WORK REQUIRED: Once the pictures are set aside, repeat all of the data below exactly.

DATA SECTION:
○ ○ ○ ○ ○ ○ ○

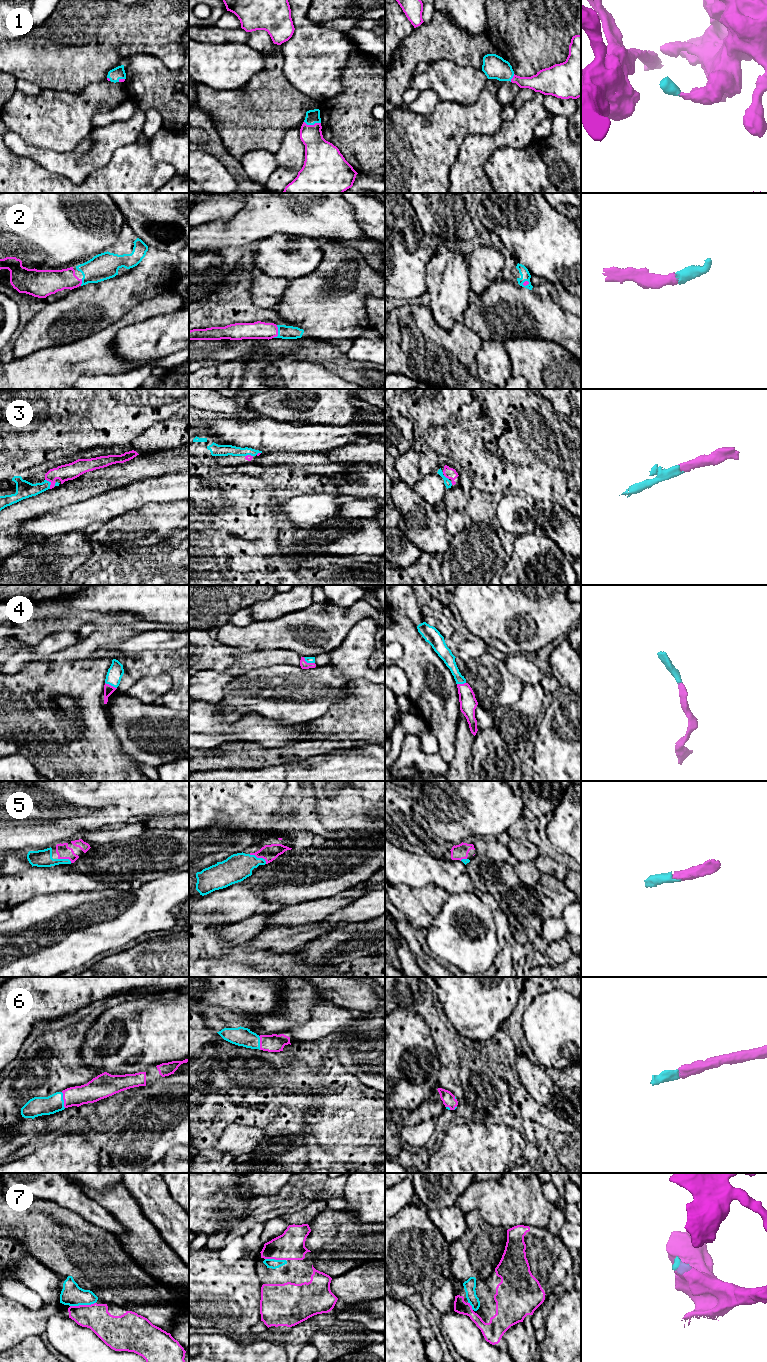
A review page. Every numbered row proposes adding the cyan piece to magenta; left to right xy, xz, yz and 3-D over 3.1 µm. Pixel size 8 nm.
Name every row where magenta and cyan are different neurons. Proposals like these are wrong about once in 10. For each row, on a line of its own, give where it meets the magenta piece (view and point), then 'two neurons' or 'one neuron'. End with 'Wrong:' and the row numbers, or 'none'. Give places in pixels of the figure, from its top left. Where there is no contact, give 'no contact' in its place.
1: xz (312, 125) | one neuron
2: xz (277, 332) | one neuron
3: xy (51, 483) | one neuron
4: xy (110, 685) | one neuron
5: xz (258, 857) | one neuron
6: xy (63, 1099) | one neuron
7: xy (82, 1305) | one neuron
Wrong: none

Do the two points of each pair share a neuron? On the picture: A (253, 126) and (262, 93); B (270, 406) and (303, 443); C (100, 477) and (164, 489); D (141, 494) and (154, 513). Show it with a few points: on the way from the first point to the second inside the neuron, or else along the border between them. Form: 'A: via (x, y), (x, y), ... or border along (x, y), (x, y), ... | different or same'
A: via (255, 118), (262, 111), (262, 101) | same
B: border along (261, 416), (267, 419), (307, 424) | different
C: border along (153, 477), (133, 481), (108, 491) | different
D: border along (171, 502), (147, 502), (126, 512) | different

○ ○ ○ ○ ○ ○ ○

SOLUTION TO THIS EXERCISE:
A review page. Every numbered row proposes adding the cyan piece to magenta; left to right xy, xz, yz and 3-D over 3.1 µm. Pixel size 8 nm.
Name every row where magenta and cyan are different neurons. Proposals like these are wrong about once in 10. For each row, on a line of its own, give where it meets the magenta piece (view and point), then 'two neurons' or 'one neuron'. End with 'Wrong:' and the row numbers, or 'none'. Give places in pixels of the figure, from its top left. Where there is no contact, give 'no contact' in its place.
1: xz (312, 125) | one neuron
2: xz (277, 332) | one neuron
3: xy (51, 483) | one neuron
4: xy (110, 685) | one neuron
5: xz (258, 857) | one neuron
6: xy (63, 1099) | one neuron
7: xy (82, 1305) | one neuron
Wrong: none

Do the two points of each pair share a neuron? On the picture: A (253, 126) and (262, 93); B (270, 406) and (303, 443); C (100, 477) and (164, 489); D (141, 494) and (154, 513). Show it with a few points: on the way from the first point to the second inside the neuron, or else along the border between them. Form: 'A: via (x, y), (x, y), ... or border along (x, y), (x, y), ... | different or same'
A: via (255, 118), (262, 111), (262, 101) | same
B: border along (261, 416), (267, 419), (307, 424) | different
C: border along (153, 477), (133, 481), (108, 491) | different
D: border along (171, 502), (147, 502), (126, 512) | different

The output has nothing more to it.